*** Source data

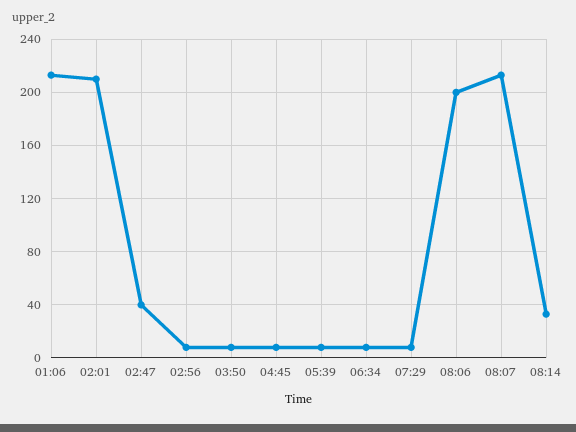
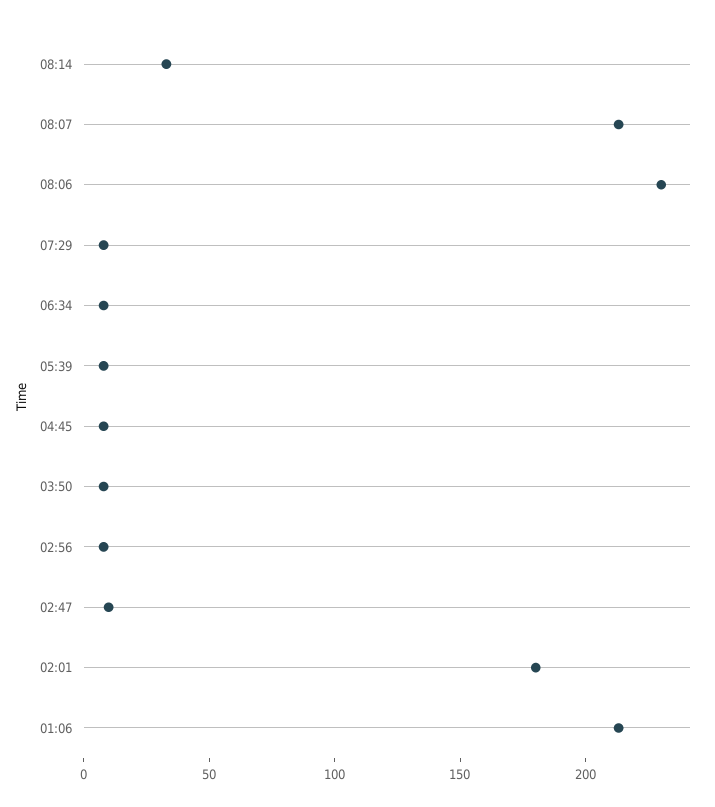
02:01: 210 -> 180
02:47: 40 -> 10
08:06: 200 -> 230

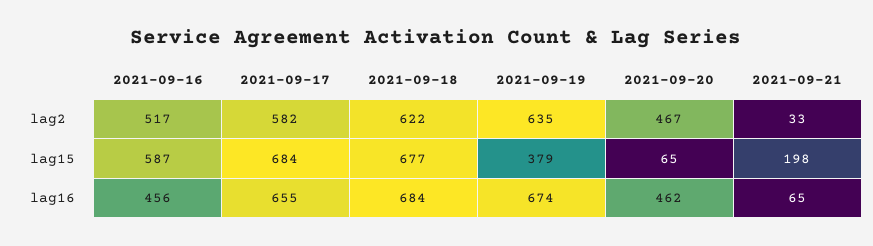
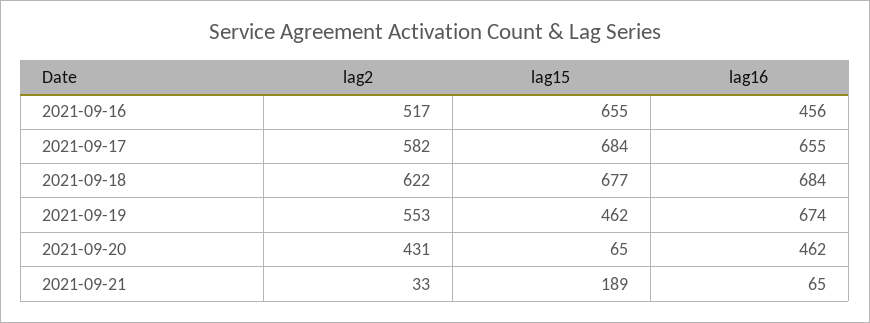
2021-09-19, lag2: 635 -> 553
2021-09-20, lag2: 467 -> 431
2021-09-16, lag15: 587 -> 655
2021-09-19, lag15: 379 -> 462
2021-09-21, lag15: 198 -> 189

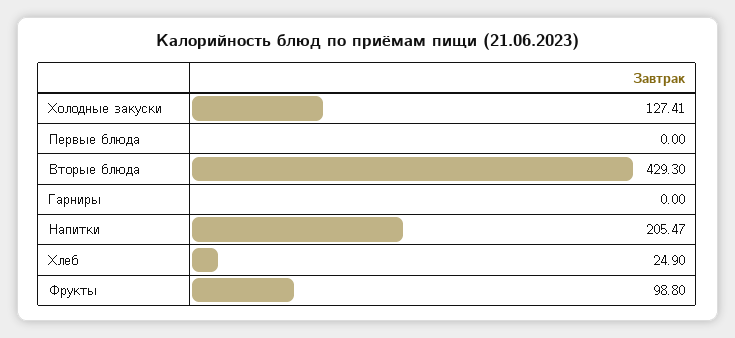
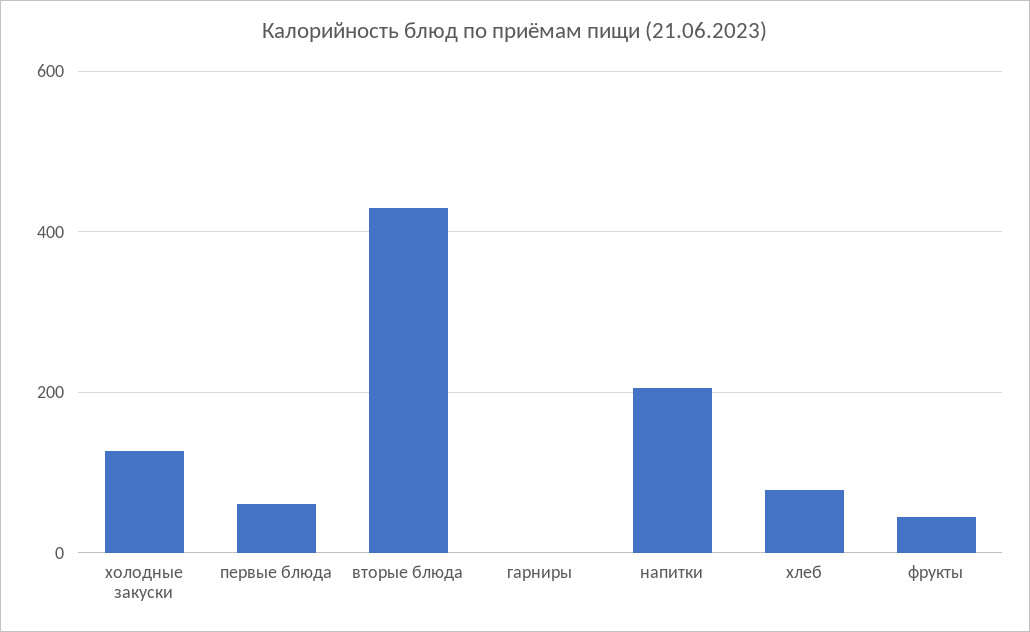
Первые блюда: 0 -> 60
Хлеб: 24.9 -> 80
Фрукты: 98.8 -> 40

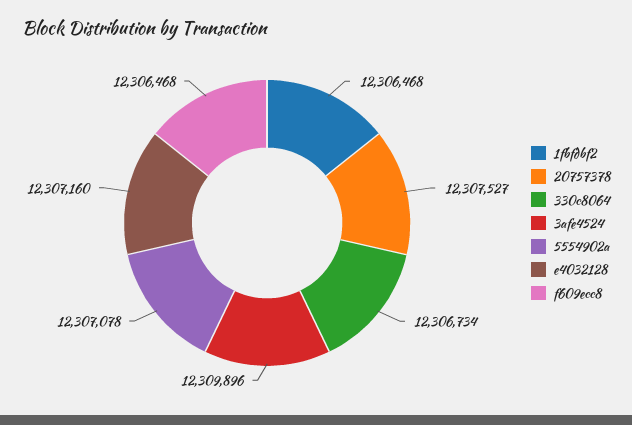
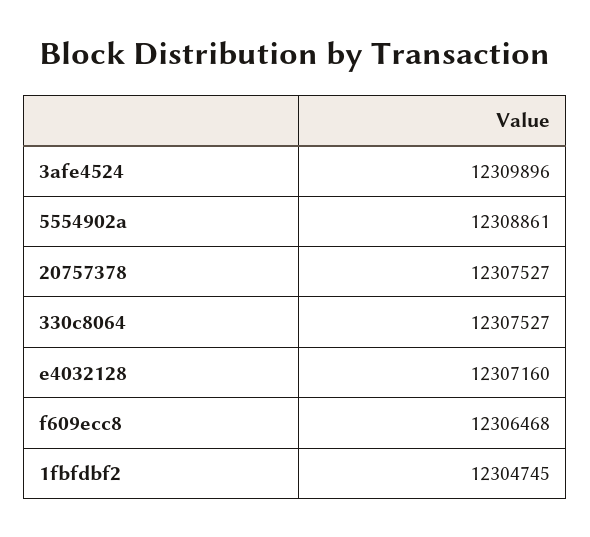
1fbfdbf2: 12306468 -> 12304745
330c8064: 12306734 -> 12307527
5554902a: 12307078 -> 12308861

******
*** Source data

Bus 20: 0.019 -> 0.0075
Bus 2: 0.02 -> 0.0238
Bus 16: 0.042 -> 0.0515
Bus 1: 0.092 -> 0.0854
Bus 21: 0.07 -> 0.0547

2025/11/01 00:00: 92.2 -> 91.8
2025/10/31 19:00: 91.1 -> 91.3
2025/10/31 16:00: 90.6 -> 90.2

******

What needs to be done
Would you retype the lines above from the one with "Bus 21: 0.07 -> 0.0547" down to the one with "2025/10/31 16:00: 90.6 -> 90.2", word for word, both ends included and no other lines?

Output for this task
Bus 21: 0.07 -> 0.0547

2025/11/01 00:00: 92.2 -> 91.8
2025/10/31 19:00: 91.1 -> 91.3
2025/10/31 16:00: 90.6 -> 90.2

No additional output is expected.